A group of ethical hacking experts has discovered a malware variant present in at least 17 apps for Apple, all available in the App Store. The company has started to remove malicious apps from the official store, although it is reported that a considerable number of users would have downloaded at least one of these apps.
After downloading and installing, the apps infect the target system with a Trojan developed to perform fraud and some other malicious activities related to background advertising. “Out of the user’s view, web pages are opened and multiple links are clicked without user interaction,” the report mentions.
Ethical hacking experts claim that these kinds of malwares, known as ‘clicker Trojan’, were designed to generate advertising revenue, inflating traffic from some websites. They also mention that this kind of malware can be used to remove some legitimate advertisements, causing them to reach a limit that leaves them offline.

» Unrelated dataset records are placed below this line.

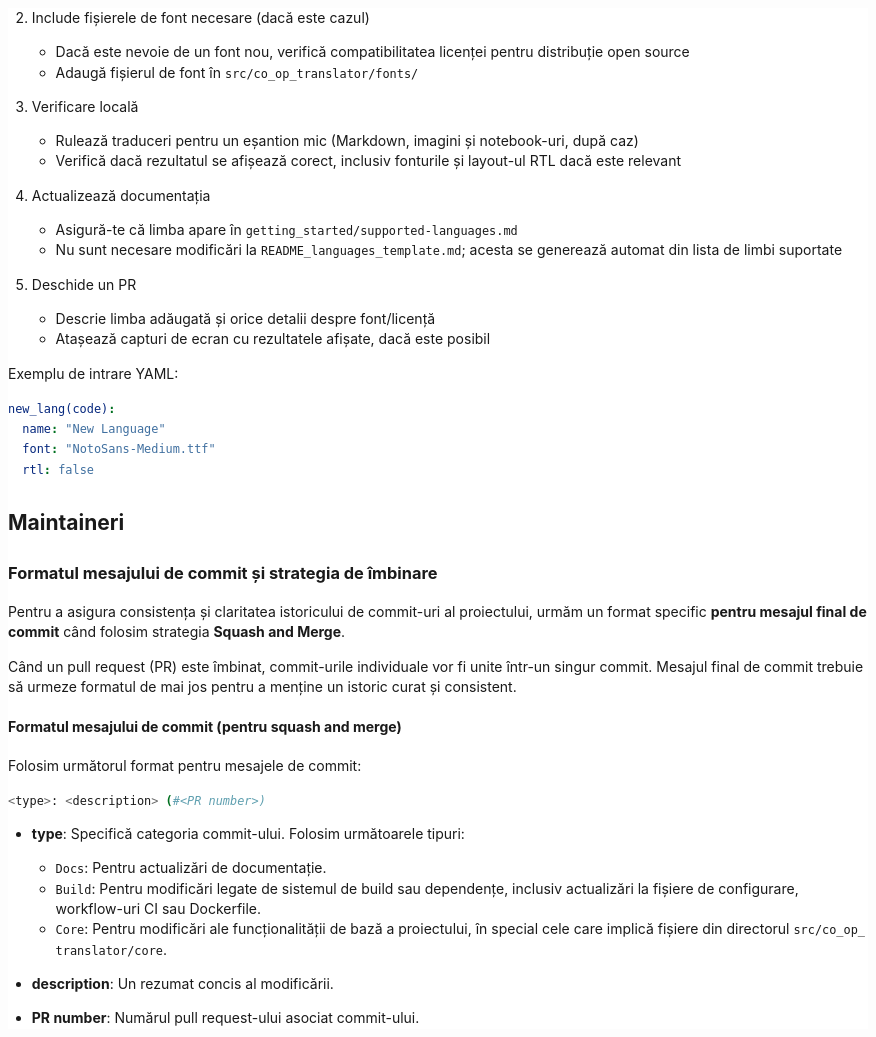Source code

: 2. Include fișierele de font necesare (dacă este cazul)
   - Dacă este nevoie de un font nou, verifică compatibilitatea licenței pentru distribuție open source
   - Adaugă fișierul de font în `src/co_op_translator/fonts/`

3. Verificare locală
   - Rulează traduceri pentru un eșantion mic (Markdown, imagini și notebook-uri, după caz)
   - Verifică dacă rezultatul se afișează corect, inclusiv fonturile și layout-ul RTL dacă este relevant

4. Actualizează documentația
   - Asigură-te că limba apare în `getting_started/supported-languages.md`
   - Nu sunt necesare modificări la `README_languages_template.md`; acesta se generează automat din lista de limbi suportate

5. Deschide un PR
   - Descrie limba adăugată și orice detalii despre font/licență
   - Atașează capturi de ecran cu rezultatele afișate, dacă este posibil

Exemplu de intrare YAML:

```yaml
new_lang(code):
  name: "New Language"
  font: "NotoSans-Medium.ttf"
  rtl: false
```


## Maintaineri

### Formatul mesajului de commit și strategia de îmbinare

Pentru a asigura consistența și claritatea istoricului de commit-uri al proiectului, urmăm un format specific **pentru mesajul final de commit** când folosim strategia **Squash and Merge**.

Când un pull request (PR) este îmbinat, commit-urile individuale vor fi unite într-un singur commit. Mesajul final de commit trebuie să urmeze formatul de mai jos pentru a menține un istoric curat și consistent.

#### Formatul mesajului de commit (pentru squash and merge)

Folosim următorul format pentru mesajele de commit:

```bash
<type>: <description> (#<PR number>)
```

- **type**: Specifică categoria commit-ului. Folosim următoarele tipuri:
  - `Docs`: Pentru actualizări de documentație.
  - `Build`: Pentru modificări legate de sistemul de build sau dependențe, inclusiv actualizări la fișiere de configurare, workflow-uri CI sau Dockerfile.
  - `Core`: Pentru modificări ale funcționalității de bază a proiectului, în special cele care implică fișiere din directorul `src/co_op_translator/core`.

- **description**: Un rezumat concis al modificării.
- **PR number**: Numărul pull request-ului asociat commit-ului.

Subsequently, a company spokesperson mentioned that the apps were removed from the App Store because they have a code that allows you to perform “artificial clicks”, a practice that goes against Apple’s policies. “At Apple, we conduct rigorous audits to detect apps that take advantage of our users to perform any kind of fraud,” the spokesperson added.
Because Apple does not provide information about the number of downloads in the App Store, it is not possible to know the exact number of potentially affected users. However, if you use downloads in the Google Play Store as a reference, you can make a calculation to some extent correct. “The number of downloads of the Android counterparts of these apps exceeds one million users, so affected iOS users could range from 800 thousand to one million”,” the specialists say. According to ethical hacking specialists from the International Institute of Cyber Security (IICS), the 17 malware-infested apps were placed in the App Store by the same developer, identified as AppAspect Technologies Pvt, based in India. This company has almost 30 apps in the Google Play Store, although apparently they don’t connect to the malicious server related to the iOS app.